Tu la remercies. Tu prends tes affaires et tu la remercies encore. Et une troisième fois (ce n’est pas de trop).
Tu claques la porte de ta voiture et tu chiales. Non pas de douleur mais de soulagement. Tu vois une issue. Certes, il n’y a pas de traitement magique mais, ce mot est un médicament à lui seul. Ta douleur n’est pas née dans ta tête. Elle est palpable, visible sur un écran d’échographie. Ta douleur porte le nom d’endométriose. Elle est connue depuis 1860 mais ne fait pas partie des études médicales.
Mais ton échographie pelvienne est négative. Tu avais placé beaucoup d’espoir dessus alors la déception l’emporte. Tu obtiens une IRM que deux mois plus tard. Plus le temps avance et moins tu y crois.

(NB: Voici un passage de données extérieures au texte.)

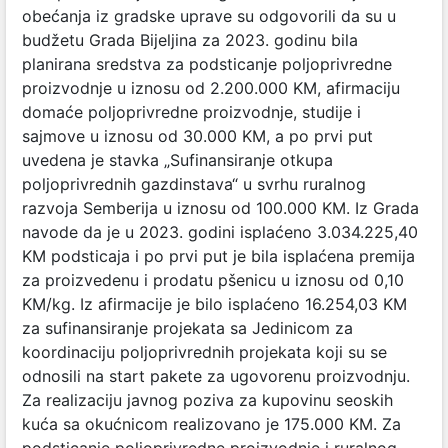
obećanja iz gradske uprave su odgovorili da su u
budžetu Grada Bijeljina za 2023. godinu bila
planirana sredstva za podsticanje poljoprivredne
proizvodnje u iznosu od 2.200.000 KM, afirmaciju
domaće poljoprivredne proizvodnje, studije i
sajmove u iznosu od 30.000 KM, a po prvi put
uvedena je stavka „Sufinansiranje otkupa
poljoprivrednih gazdinstava“ u svrhu ruralnog
razvoja Semberija u iznosu od 100.000 KM. Iz Grada
navode da je u 2023. godini isplaćeno 3.034.225,40
KM podsticaja i po prvi put je bila isplaćena premija
za proizvedenu i prodatu pšenicu u iznosu od 0,10
KM/kg. Iz afirmacije je bilo isplaćeno 16.254,03 KM
za sufinansiranje projekata sa Jedinicom za
koordinaciju poljoprivrednih projekata koji su se
odnosili na start pakete za ugovorenu proizvodnju.
Za realizaciju javnog poziva za kupovinu seoskih
kuća sa okućnicom realizovano je 175.000 KM. Za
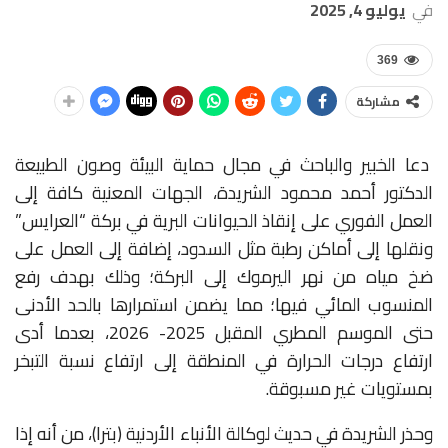
في
يوليو 4, 2025
369
مشاركة
دعا الخبير والباحث في مجال حماية البيئة وصون الطبيعة
الدكتور أحمد محمود الشريدة، الجهات المعنية كافة إلى
العمل الفوري على إنقاذ الحيوانات البرية في بركة “العرايس”
ونقلها إلى أماكن رطبة مثل السدود، إضافة إلى العمل على
ضخ مياه من نهر اليرموك إلى البركة؛ وذلك بهدف رفع
المنسوب المائي فيها؛ مما يضمن استمرارها بالحد الأدنى
حتى الموسم المطري المقبل 2025- 2026، بعدما أدى
ارتفاع درجات الحرارة في المنطقة إلى ارتفاع نسبة التبخر
بمستويات غير مسبوقة
.
وحذر الشريدة في حديث لوكالة الأنباء الأردنية (بترا)، من أنه إذا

Aujourd’hui, premier avril, alors que le temps est détraqué, qu’il neige tandis que les bourgeons sont déjà en place, tu passes ton IRM.
Trente minutes d’avance, dix minutes de préparation, vingt minutes d’examen, et encore vingt minutes d’attente pour rencontrer la radiologue. Une femme en blouse blanche se présente à toi, souriante, et te demande quelles sont tes douleurs. Elle t’écoute et à la fin elle t’annonce qu’ils ont vu des adhérences dans une zone connue pour être un terrain propice à l’endométriose. Elle enchaine sur « voulez-vous des enfants ? » et d’autres questions, elle évoque des traitements hormonaux pour arrêter les règles et même de la chirurgie si l’autre option ne fonctionne pas.
C’est con, mais tu buggues. Ça tombe comme ça. Ton chéri t’attend dans la voiture. Tu le rejoins encore sonnée.
Tu reviens chez toi et tu écris ces mots. Tu les écris d’abord pour toi mais surtout pour les autres. Il y a encore trois mois, sans la rencontre de cette sage-femme, tu serais encore dans l’ignorance. Grâce à elle, tu sais ce que tu as. Et savoir c’est déjà moins de stress, d’inquiétude, et de culpabilité.
Aujourd’hui, beaucoup de femmes ignorent qu’elles sont porteuses de cette maladie faute d’écoute. Il y a une vraie méconnaissance de toute part et surtout du corps médical.
Ecoutez-vous surtout. Être une femme n’est pas la cause à tous les maux.
Merci d’avoir pris le temps de me lire.